→ TEXT UNDER STUDY:
Jennifer Fitchett, Associate Professor of Physical Geography, University of the Witwatersrand

This article is republished from The Conversation under a Creative Commons license. Read the original article.

Boosting connectivity in African universities: a lofty ideal, but doable

Posted from The Conversation Africa

Authored by Prof Willie Chinyamurindi, SAYAS Co-Chair 2021

Connecting African universities to high speed internet can help drive the development of digital skills and capabilities. This would also benefit secondary schools and technical and vocational colleges.

strong argument has been made, that improving connectivity should be viewed as a priority infrastructure investment. 

The World Bank published a report last year pointing out the drawbacks of poor connectivity. It noted that the lack of affordable and high-speed broadband for African universities was the main barrier to the use of technology in education and research. And it prevented African faculty and students from linking to international teaching and research resources.

There are other reasons why African governments should prioritise investment in greater connectivity to high speed internet. These include its spillover benefits for the wider education system. This is particularly true for secondary schools and technical and vocational centres. Both are key for development. It will also have an impact on economic and social growth.

Despite this unified acknowledgement of the importance of connectivity, challenges remain.

On one side is the need to address the growing digital divide. Then there is the issue of high connectivity costs. This results in high mobile data costsStatistics show that the price of data on the continent remains high and out of the reach of ordinary citizens. 

All these issues appear to be barriers on the path towards better connectivity in Africa. Yet there are opportunities.


An increase in tertiary enrolments on the continent is one opportunity. This trend isn’t surprising given the continent’s young population – a demographic hungry to connect with the rest of the world. 

The increase in tertiary education enrolments coupled with the fact that young people are early adopters of technology makes the higher education sector a vital cog in any strategy for increasing internet connectivity.

Higher education is an important step towards digital inclusion. And technology is an important vehicle in enabling it.

So how can connectivity in African universities be enhanced?

The answer revolves around five related pillars.

Stored data entries
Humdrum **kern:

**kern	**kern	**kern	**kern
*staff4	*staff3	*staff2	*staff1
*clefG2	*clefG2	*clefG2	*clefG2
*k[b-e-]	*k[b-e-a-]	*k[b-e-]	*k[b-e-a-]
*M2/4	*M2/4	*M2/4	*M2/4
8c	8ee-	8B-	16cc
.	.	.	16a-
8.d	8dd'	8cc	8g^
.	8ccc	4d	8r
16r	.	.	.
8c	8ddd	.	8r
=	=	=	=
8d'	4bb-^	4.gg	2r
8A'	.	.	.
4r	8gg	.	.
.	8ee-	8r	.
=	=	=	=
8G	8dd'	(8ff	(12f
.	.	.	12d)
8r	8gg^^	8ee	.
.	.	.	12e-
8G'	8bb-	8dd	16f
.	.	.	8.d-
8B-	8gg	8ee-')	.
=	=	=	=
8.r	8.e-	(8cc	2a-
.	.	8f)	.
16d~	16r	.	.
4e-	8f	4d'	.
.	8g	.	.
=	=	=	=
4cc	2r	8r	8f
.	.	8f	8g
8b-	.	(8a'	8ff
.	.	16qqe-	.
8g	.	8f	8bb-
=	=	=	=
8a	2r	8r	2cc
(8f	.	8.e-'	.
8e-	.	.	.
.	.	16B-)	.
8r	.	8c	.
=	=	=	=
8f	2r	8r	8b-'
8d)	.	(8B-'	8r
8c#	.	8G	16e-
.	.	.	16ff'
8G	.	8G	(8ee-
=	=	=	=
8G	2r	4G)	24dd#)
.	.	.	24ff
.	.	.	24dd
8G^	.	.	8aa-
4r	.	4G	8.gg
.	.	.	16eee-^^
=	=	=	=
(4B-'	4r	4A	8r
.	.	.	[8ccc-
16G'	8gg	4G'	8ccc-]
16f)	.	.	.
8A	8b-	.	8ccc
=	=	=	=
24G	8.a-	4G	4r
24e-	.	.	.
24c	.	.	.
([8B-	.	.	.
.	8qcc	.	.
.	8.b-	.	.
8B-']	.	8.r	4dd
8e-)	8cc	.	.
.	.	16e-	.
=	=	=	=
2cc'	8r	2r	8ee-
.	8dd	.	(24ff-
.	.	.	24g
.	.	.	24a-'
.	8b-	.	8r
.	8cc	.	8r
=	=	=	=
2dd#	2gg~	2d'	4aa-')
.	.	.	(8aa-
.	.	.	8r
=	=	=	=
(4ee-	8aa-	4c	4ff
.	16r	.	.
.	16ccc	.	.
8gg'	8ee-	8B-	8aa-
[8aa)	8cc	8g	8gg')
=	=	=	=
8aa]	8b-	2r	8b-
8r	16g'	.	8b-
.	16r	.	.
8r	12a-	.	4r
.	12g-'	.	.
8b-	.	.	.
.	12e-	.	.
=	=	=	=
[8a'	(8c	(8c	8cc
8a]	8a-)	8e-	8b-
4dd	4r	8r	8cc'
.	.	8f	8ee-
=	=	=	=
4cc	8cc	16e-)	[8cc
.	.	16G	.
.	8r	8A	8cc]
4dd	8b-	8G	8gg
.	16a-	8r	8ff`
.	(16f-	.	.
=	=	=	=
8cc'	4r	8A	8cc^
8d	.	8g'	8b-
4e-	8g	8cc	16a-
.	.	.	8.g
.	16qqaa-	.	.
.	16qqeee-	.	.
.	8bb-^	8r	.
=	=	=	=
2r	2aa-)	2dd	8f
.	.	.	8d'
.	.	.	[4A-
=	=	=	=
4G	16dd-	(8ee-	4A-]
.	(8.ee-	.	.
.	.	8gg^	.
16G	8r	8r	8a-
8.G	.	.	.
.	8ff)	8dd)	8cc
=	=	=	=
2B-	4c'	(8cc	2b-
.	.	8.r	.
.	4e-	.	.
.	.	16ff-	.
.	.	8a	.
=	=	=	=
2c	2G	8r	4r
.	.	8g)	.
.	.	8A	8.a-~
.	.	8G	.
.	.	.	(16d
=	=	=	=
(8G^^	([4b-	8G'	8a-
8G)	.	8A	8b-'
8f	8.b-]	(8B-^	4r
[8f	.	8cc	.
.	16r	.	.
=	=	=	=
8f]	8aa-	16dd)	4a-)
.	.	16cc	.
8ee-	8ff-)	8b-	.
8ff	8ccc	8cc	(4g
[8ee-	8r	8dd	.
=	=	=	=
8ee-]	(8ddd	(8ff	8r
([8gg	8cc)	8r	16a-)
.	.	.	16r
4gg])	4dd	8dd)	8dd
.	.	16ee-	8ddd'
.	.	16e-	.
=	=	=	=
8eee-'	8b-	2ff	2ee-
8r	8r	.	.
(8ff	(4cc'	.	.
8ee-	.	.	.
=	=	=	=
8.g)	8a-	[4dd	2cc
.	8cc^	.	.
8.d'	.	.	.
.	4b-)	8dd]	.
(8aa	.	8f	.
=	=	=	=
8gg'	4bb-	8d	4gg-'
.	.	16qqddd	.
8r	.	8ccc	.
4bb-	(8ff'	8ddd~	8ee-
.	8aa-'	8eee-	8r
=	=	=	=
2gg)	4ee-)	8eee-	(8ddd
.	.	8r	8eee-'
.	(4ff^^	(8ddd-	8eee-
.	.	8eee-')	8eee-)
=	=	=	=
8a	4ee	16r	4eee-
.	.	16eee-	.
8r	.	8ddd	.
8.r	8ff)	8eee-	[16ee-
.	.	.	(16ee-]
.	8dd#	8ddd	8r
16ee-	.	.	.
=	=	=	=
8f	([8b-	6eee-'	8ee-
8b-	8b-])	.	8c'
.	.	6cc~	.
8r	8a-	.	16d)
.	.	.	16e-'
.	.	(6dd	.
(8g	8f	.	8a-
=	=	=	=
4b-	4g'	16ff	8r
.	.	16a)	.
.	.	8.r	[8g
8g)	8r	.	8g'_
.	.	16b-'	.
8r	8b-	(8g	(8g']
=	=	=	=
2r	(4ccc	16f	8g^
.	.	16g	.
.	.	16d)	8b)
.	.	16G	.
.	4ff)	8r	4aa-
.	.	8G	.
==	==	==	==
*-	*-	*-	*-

→ WORK ORDER A:
Answer these questions from the article on university internet access in Africa:
(i) Which organization published a report last year on the drawbacks of poor connectivity?
(ii) According to that report, what was the main barrier to the use of technology in education and research?
(iii) Around how many related pillars does the answer to enhancing connectivity revolve?
→ WORK ORDER B:
Reproduce word for word the part of the article on university internet access in Africa between "Despite this unified" and "there are opportunities.", inclusive.
→ WORK ORDER C:
Write the next part of the article on university internet access in Africa, picking up after its final sentence.

→ FINAL ANSWER A:
(i) The World Bank.
(ii) The lack of affordable and high-speed broadband for African universities.
(iii) Five.

→ FINAL ANSWER B:
Despite this unified acknowledgement of the importance of connectivity, challenges remain.

On one side is the need to address the growing digital divide. Then there is the issue of high connectivity costs. This results in high mobile data costsStatistics show that the price of data on the continent remains high and out of the reach of ordinary citizens. 

All these issues appear to be barriers on the path towards better connectivity in Africa. Yet there are opportunities.

→ FINAL ANSWER C:
The pillars

The first revolves around a mindset shift. This entails believing Africa can be pioneering in global innovations. This approach has been well articulated in the writing of author and commentator Victor Kgomoeswana. In particular is accounts of African innovations making it to the global arena. 

There’s a need to set in motion the belief that Africans can be trend-setters rather than mere adopters of technologies. This mindset needs to be inculcated, particularly in Africa’s higher education sector.

A second priority should be improving connectivity in universities and addressing infrastructure challenges. A report by the consultancy firm Deloitte bemoans the challenge of infrastructure as a significant obstacle to Africa achieving full economic growth. Investment priorities should include infrastructure that encourages connectivity in higher education institutions.

Thirdly, collaboration among African universities matters more than ever. If done well it would maximise economies of scale and foster synergies. Building collaborative libraries on the continent is an excellent example. Take the R200-million Phyllis Ntantala Collaborative library in South Africa. This is a collaboration between the University of Fort Hare, Walter Sisulu University and the University of South Africa in East London.

A fourth pillar would be universities investing in cyber-infrastructure resources and the provision of high-performance computing capabilities. Connectivity becomes an important priority here. This also has the potential to benefit universities’ research and teaching activities.

A final issue is a focus on addressing regulations. This includes breaking the hold of telecommunication monopolies prevalent in many African states. 

Minding the digital gap and addressing connectivity issues is a lofty ideal. But I believe it’s achievable for African universities.